Goal of the exercise.
Although the entries contain pictures, write out only their text, exactly as it stands.

- Opening Delimiter -

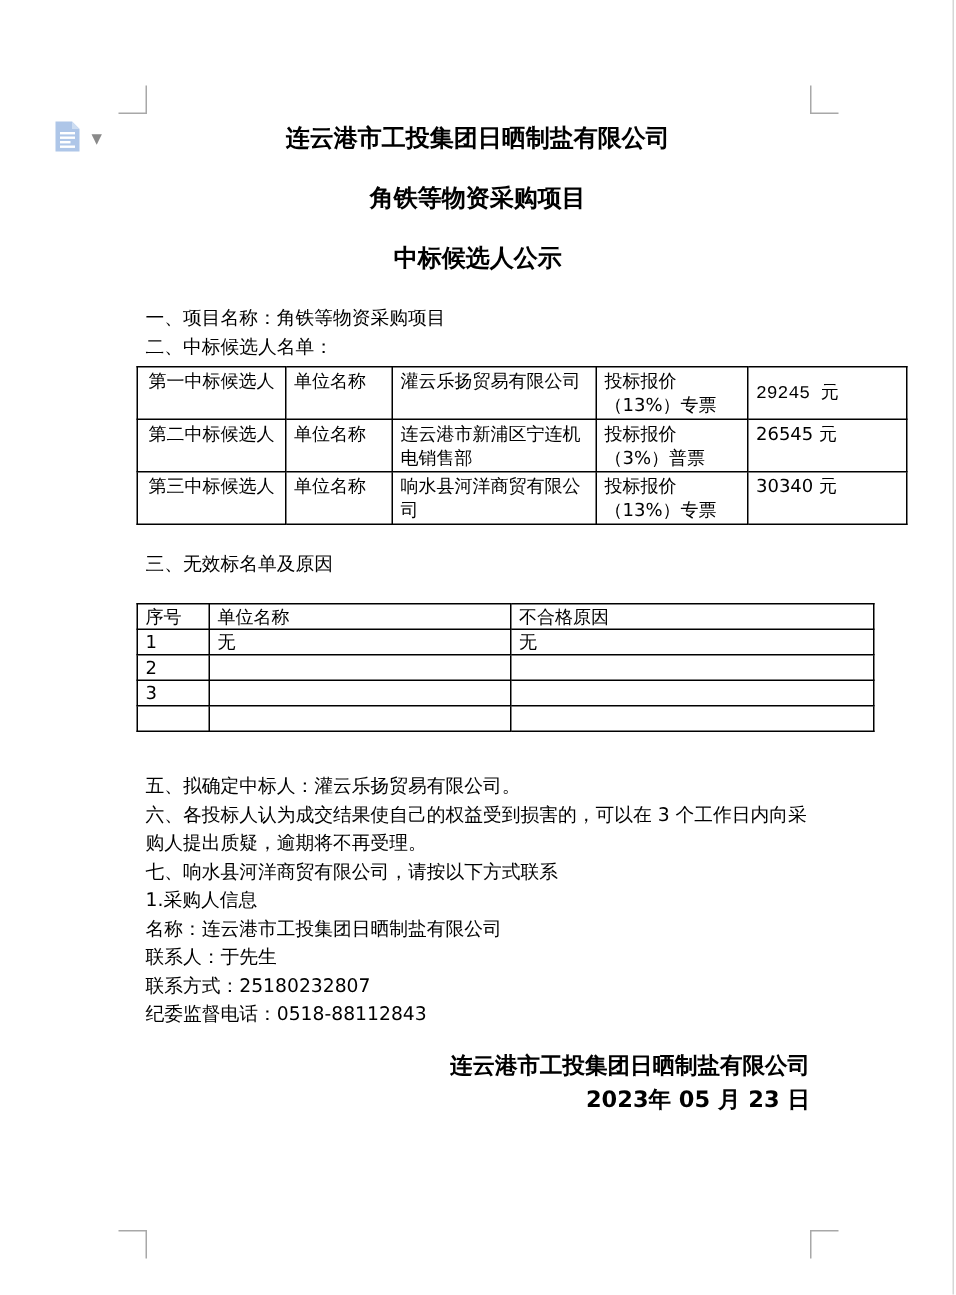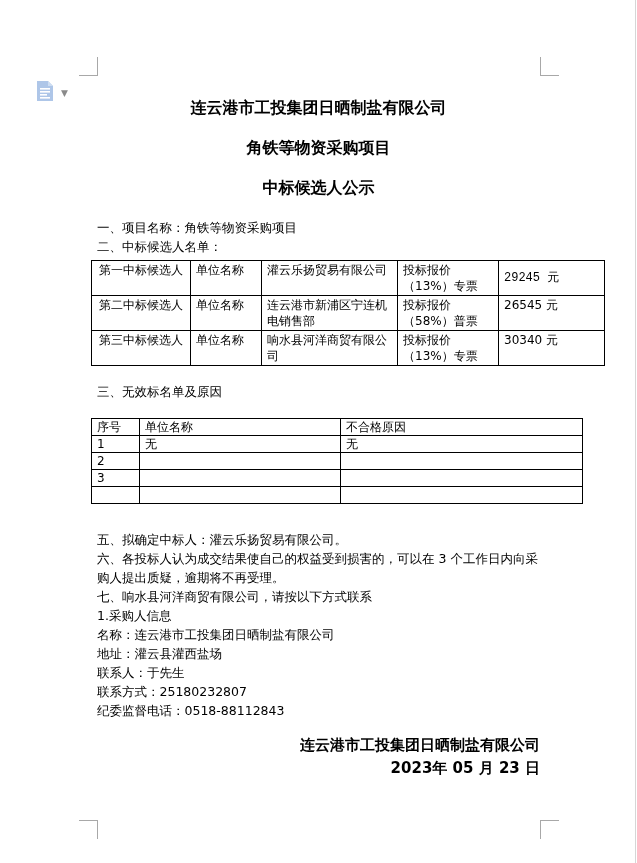--- a/index.html
+++ b/index.html
@@ -24,7 +24,7 @@
     display:flex; align-items:center; gap:7px; }
   .paste-btn .arrow { font-size:9px; color:#8a8a8a; line-height:1; }
 
-  .content { position:absolute; left:97px; top:92px; width:443px; }
+  .content { position:absolute; left:97px; top:76px; width:443px; }
 
   .doc-title { font-size:16px; font-weight:bold; text-align:center; line-height:20px; margin:0 0 20px 0; }
   .doc-title.first { margin-top:6px; }

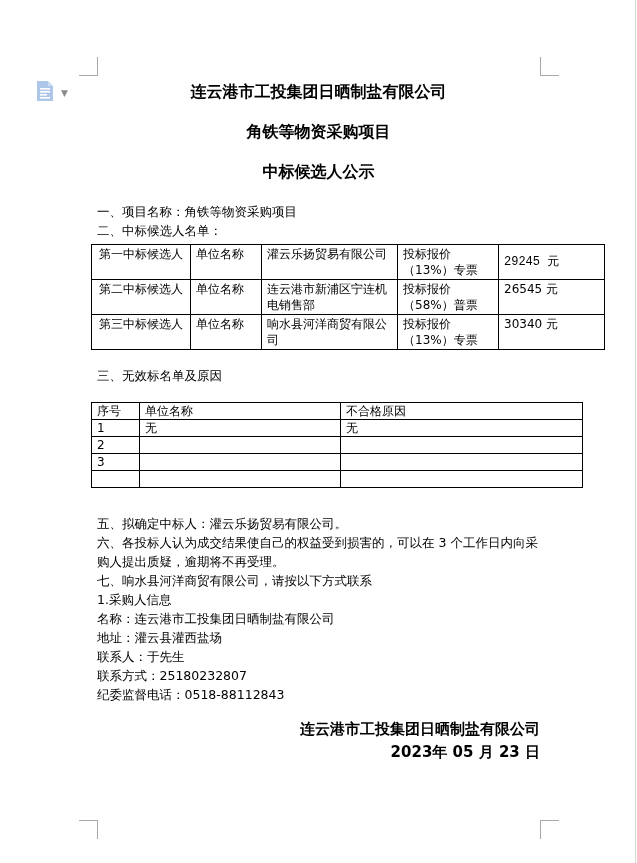--- a/index.html
+++ b/index.html
@@ -99,7 +99,7 @@
         <td class="c1">第二中标候选人</td>
         <td class="c2">单位名称</td>
         <td class="c3">连云港市新浦区宁连机电销售部</td>
-        <td class="c4">投标报价（58%）普票</td>
+        <td class="c4">投标报价（3%）普票</td>
         <td class="c5">26545 元</td>
       </tr>
       <tr>

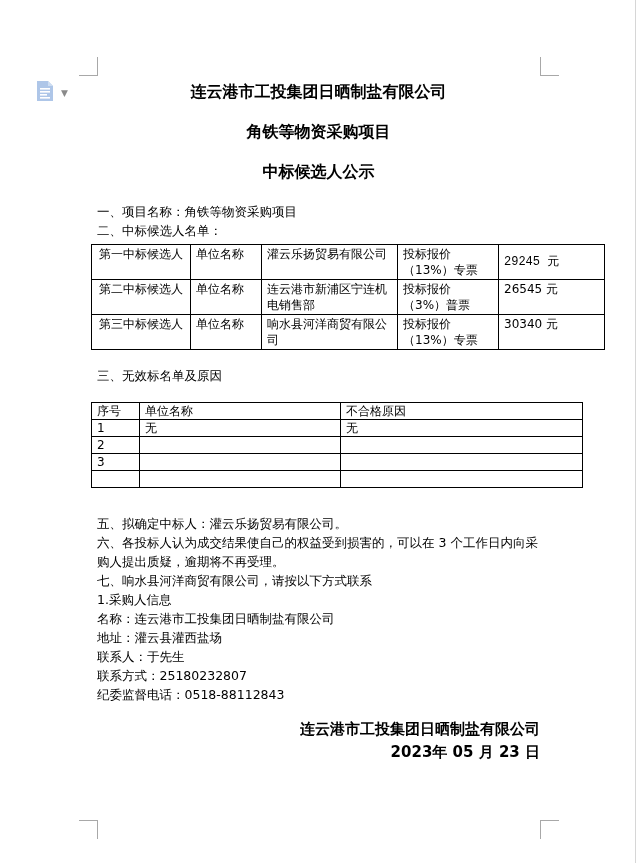--- a/index.html
+++ b/index.html
@@ -150,7 +150,6 @@
     <p class="para">七、响水县河洋商贸有限公司，请按以下方式联系</p>
     <p class="para">1.采购人信息</p>
     <p class="para">名称：连云港市工投集团日晒制盐有限公司</p>
-    <p class="para">地址：灌云县灌西盐场</p>
     <p class="para">联系人：于先生</p>
     <p class="para">联系方式：25180232807</p>
     <p class="para">纪委监督电话：0518-88112843</p>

- Closing Delimiter -

Answer for the task.
--- a/index.html
+++ b/index.html
@@ -24,7 +24,7 @@
     display:flex; align-items:center; gap:7px; }
   .paste-btn .arrow { font-size:9px; color:#8a8a8a; line-height:1; }
 
-  .content { position:absolute; left:97px; top:92px; width:443px; }
+  .content { position:absolute; left:97px; top:76px; width:443px; }
 
   .doc-title { font-size:16px; font-weight:bold; text-align:center; line-height:20px; margin:0 0 20px 0; }
   .doc-title.first { margin-top:6px; }

--- a/index.html
+++ b/index.html
@@ -99,7 +99,7 @@
         <td class="c1">第二中标候选人</td>
         <td class="c2">单位名称</td>
         <td class="c3">连云港市新浦区宁连机电销售部</td>
-        <td class="c4">投标报价（58%）普票</td>
+        <td class="c4">投标报价（3%）普票</td>
         <td class="c5">26545 元</td>
       </tr>
       <tr>

--- a/index.html
+++ b/index.html
@@ -150,7 +150,6 @@
     <p class="para">七、响水县河洋商贸有限公司，请按以下方式联系</p>
     <p class="para">1.采购人信息</p>
     <p class="para">名称：连云港市工投集团日晒制盐有限公司</p>
-    <p class="para">地址：灌云县灌西盐场</p>
     <p class="para">联系人：于先生</p>
     <p class="para">联系方式：25180232807</p>
     <p class="para">纪委监督电话：0518-88112843</p>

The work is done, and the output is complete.